- [How to complete this task]
Reproduce every line of text in the records below without changing anything.

____________________

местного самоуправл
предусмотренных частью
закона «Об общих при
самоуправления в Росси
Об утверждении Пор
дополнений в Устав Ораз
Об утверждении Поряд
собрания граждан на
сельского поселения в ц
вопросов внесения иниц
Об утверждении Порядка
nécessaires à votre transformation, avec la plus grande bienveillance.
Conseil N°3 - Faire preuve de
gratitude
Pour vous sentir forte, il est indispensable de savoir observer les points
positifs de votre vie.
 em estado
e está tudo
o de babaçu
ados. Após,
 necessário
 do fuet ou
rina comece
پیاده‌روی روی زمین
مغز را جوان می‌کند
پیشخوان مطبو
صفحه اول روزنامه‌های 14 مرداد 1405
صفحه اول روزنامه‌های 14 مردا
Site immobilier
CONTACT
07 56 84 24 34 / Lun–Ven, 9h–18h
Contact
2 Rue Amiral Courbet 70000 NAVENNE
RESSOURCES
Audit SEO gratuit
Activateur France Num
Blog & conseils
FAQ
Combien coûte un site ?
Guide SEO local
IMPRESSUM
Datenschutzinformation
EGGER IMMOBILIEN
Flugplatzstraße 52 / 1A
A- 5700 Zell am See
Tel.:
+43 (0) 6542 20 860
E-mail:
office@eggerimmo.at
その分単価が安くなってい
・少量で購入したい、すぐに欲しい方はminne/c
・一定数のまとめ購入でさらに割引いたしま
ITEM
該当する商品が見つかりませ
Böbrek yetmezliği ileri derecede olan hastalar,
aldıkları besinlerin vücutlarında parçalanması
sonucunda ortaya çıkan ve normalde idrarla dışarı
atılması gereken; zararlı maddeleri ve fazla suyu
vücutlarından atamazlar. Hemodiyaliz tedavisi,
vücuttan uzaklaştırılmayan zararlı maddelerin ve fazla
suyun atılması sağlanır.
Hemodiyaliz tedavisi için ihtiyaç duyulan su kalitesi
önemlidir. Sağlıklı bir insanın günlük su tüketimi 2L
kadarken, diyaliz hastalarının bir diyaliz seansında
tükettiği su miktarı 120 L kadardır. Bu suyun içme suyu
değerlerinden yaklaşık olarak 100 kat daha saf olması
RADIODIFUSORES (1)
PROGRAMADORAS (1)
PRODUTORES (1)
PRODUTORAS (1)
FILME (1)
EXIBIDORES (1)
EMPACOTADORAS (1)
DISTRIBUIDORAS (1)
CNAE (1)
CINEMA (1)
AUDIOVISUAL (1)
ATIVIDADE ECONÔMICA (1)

____________________

- [The answer]
местного самоуправл
предусмотренных частью
закона «Об общих при
самоуправления в Росси
Об утверждении Пор
дополнений в Устав Ораз
Об утверждении Поряд
собрания граждан на
сельского поселения в ц
вопросов внесения иниц
Об утверждении Порядка
nécessaires à votre transformation, avec la plus grande bienveillance.
Conseil N°3 - Faire preuve de
gratitude
Pour vous sentir forte, il est indispensable de savoir observer les points
positifs de votre vie.
 em estado
e está tudo
o de babaçu
ados. Após,
 necessário
 do fuet ou
rina comece
پیاده‌روی روی زمین
مغز را جوان می‌کند
پیشخوان مطبو
صفحه اول روزنامه‌های 14 مرداد 1405
صفحه اول روزنامه‌های 14 مردا
Site immobilier
CONTACT
07 56 84 24 34 / Lun–Ven, 9h–18h
Contact
2 Rue Amiral Courbet 70000 NAVENNE
RESSOURCES
Audit SEO gratuit
Activateur France Num
Blog & conseils
FAQ
Combien coûte un site ?
Guide SEO local
IMPRESSUM
Datenschutzinformation
EGGER IMMOBILIEN
Flugplatzstraße 52 / 1A
A- 5700 Zell am See
Tel.:
+43 (0) 6542 20 860
E-mail:
office@eggerimmo.at
その分単価が安くなってい
・少量で購入したい、すぐに欲しい方はminne/c
・一定数のまとめ購入でさらに割引いたしま
ITEM
該当する商品が見つかりませ
Böbrek yetmezliği ileri derecede olan hastalar,
aldıkları besinlerin vücutlarında parçalanması
sonucunda ortaya çıkan ve normalde idrarla dışarı
atılması gereken; zararlı maddeleri ve fazla suyu
vücutlarından atamazlar. Hemodiyaliz tedavisi,
vücuttan uzaklaştırılmayan zararlı maddelerin ve fazla
suyun atılması sağlanır.
Hemodiyaliz tedavisi için ihtiyaç duyulan su kalitesi
önemlidir. Sağlıklı bir insanın günlük su tüketimi 2L
kadarken, diyaliz hastalarının bir diyaliz seansında
tükettiği su miktarı 120 L kadardır. Bu suyun içme suyu
değerlerinden yaklaşık olarak 100 kat daha saf olması
RADIODIFUSORES (1)
PROGRAMADORAS (1)
PRODUTORES (1)
PRODUTORAS (1)
FILME (1)
EXIBIDORES (1)
EMPACOTADORAS (1)
DISTRIBUIDORAS (1)
CNAE (1)
CINEMA (1)
AUDIOVISUAL (1)
ATIVIDADE ECONÔMICA (1)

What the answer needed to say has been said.